Met duizenden begaven ze zich naar het vertrek en op zeker moment moesten we
zelfs te voet verder omdat rijden onmogelijk was geworden.
Omdat ik de keuze had van het aantal kilometers zelf te bepalen besloot ik
maar niet te overdrijven op mijn nuchter maag en koos (achteraf bekeken)
wijselijk voor de 75km.
Na het betalen van 25Euro kreeg ik het nummer 20333 en kon ik mij een paar
uur in het vel wanen van Cancellara of zelfs in al mijn fantasie terugkeren
in het verleden naar de tijd van Merckx.
Eens de schoenen in de klikpedalen zaten kon ik 200m verder al wringen om ze
er terug uit te krijgen want er was zoveel volk dat de straat zelfs niet
breed genoeg was voor een peloton van duizenden wielergekken.
Blijkbaar was ik niet alleen die mij een held voor één dag waande, aan het
materiaal en de uitrusting te zien waren sommigen al jaren voorbereid om
daar die ene dag te schitteren.
Na een paar kilometer begon het vlot te rijden en werd ik opgeslorpt in de
buik van het peloton.
Ik kan u verzekeren dat als ge nooit in een peloton gereden hebt dat ge niet
veel van het landschap ziet, temeer ik niet de enige bleek te zijn zonder
pelotonservaring.
Maar hoe meer kilometers ik onder de wielen kreeg hoe beter het ging.
Vooral op platte stukken kon ik de massa goed volgen en ik was zeker niet
zinnens hier het eerste uur te demarreren.

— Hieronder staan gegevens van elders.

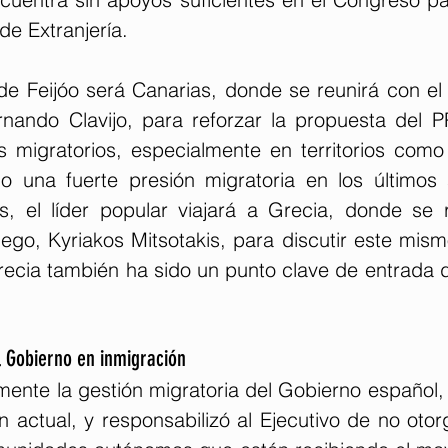
de Extranjería.
de Feijóo será Canarias, donde se reunirá con el 
nando Clavijo, para reforzar la propuesta del 
os migratorios, especialmente en territorios como 
 una fuerte presión migratoria en los últimos 
, el líder popular viajará a Grecia, donde se r
iego, Kyriakos Mitsotakis, para discutir este mis
ecia también ha sido un punto clave de entrada d
el Gobierno en inmigración
amente la gestión migratoria del Gobierno español, 
ón actual, y responsabilizó al Ejecutivo de no otorg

Het Ronde-parcours is natuurlijk uitgestippeld om de mens in het zadel ook
het ronde-gevoel te geven en daarom liggen er verschillende stukken bergop
in waar het peloton plots een ander figuur krijgt.
De massa wordt plots omgetoverd tot een lange sliert van zuchtende en
kreunende sportievelingen en dan heb ik het vooral over deze die naast en
voor mij reden in de staart van het peloton.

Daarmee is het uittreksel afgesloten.